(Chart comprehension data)
┏━━
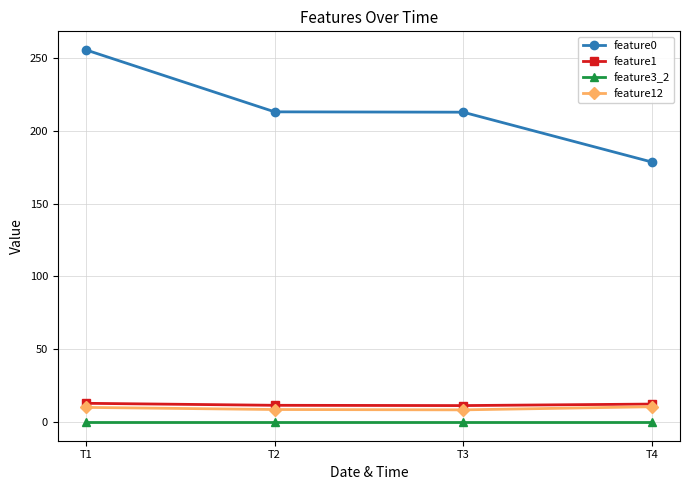

List the series in order of their peak value, highest first.

feature0, feature1, feature12, feature3_2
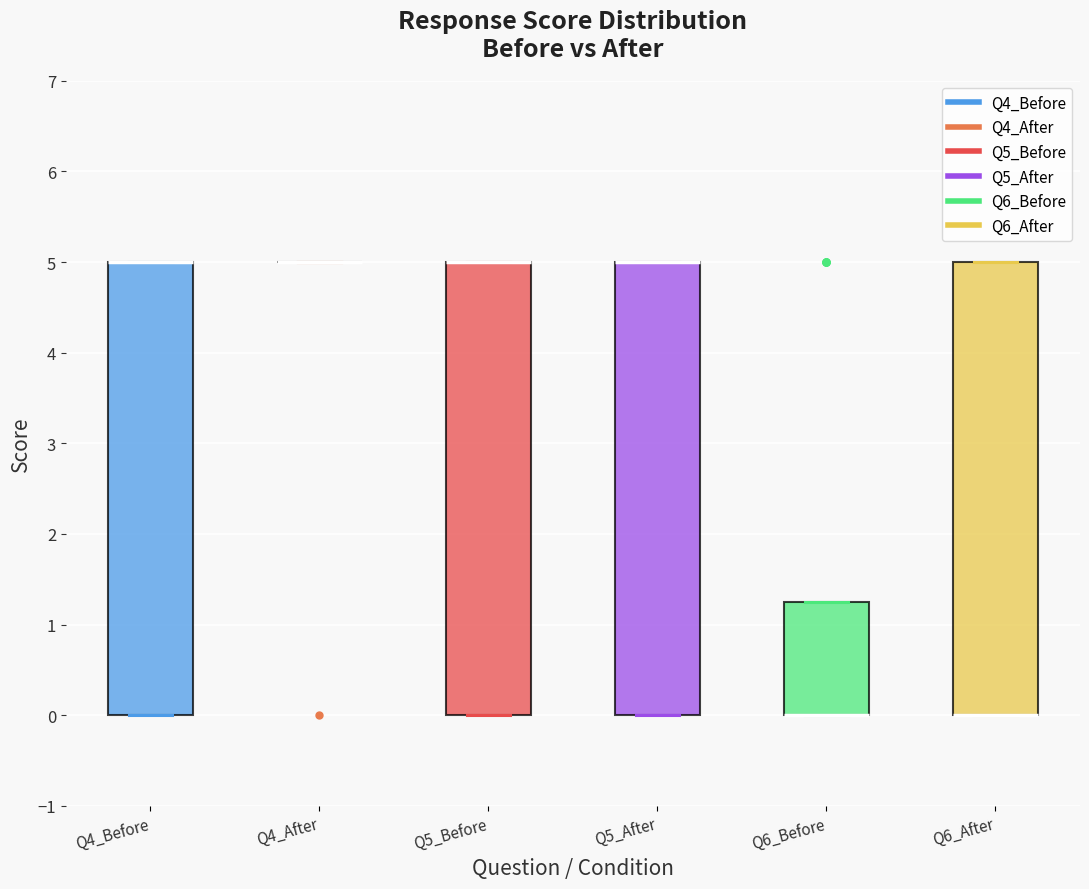

Reading left to right, read every box against the y-axis: the position of its median line, the range the box covers, and the ends of its whiskers. The values are not printed on the chart, so give them approximately, as read against the axis.

Q4_Before: median 5.0 (drawn on the box's upper edge), box 0.0 to 5.0, whiskers 0.0 to 5.0
Q4_After: box collapsed to a line at 5.0, whiskers 5.0 to 5.0
Q5_Before: median 5.0 (drawn on the box's upper edge), box 0.0 to 5.0, whiskers 0.0 to 5.0
Q5_After: median 5.0 (drawn on the box's upper edge), box 0.0 to 5.0, whiskers 0.0 to 5.0
Q6_Before: median 0.0 (drawn on the box's lower edge), box 0.0 to 1.3, whiskers 0.0 to 1.3
Q6_After: median 0.0 (drawn on the box's lower edge), box 0.0 to 5.0, whiskers 0.0 to 5.0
┗━━
Could you copy out the whole listing above word for word, omitting the pictures?

List the series in order of their peak value, highest first.

feature0, feature1, feature12, feature3_2

Reading left to right, read every box against the y-axis: the position of its median line, the range the box covers, and the ends of its whiskers. The values are not printed on the chart, so give them approximately, as read against the axis.

Q4_Before: median 5.0 (drawn on the box's upper edge), box 0.0 to 5.0, whiskers 0.0 to 5.0
Q4_After: box collapsed to a line at 5.0, whiskers 5.0 to 5.0
Q5_Before: median 5.0 (drawn on the box's upper edge), box 0.0 to 5.0, whiskers 0.0 to 5.0
Q5_After: median 5.0 (drawn on the box's upper edge), box 0.0 to 5.0, whiskers 0.0 to 5.0
Q6_Before: median 0.0 (drawn on the box's lower edge), box 0.0 to 1.3, whiskers 0.0 to 1.3
Q6_After: median 0.0 (drawn on the box's lower edge), box 0.0 to 5.0, whiskers 0.0 to 5.0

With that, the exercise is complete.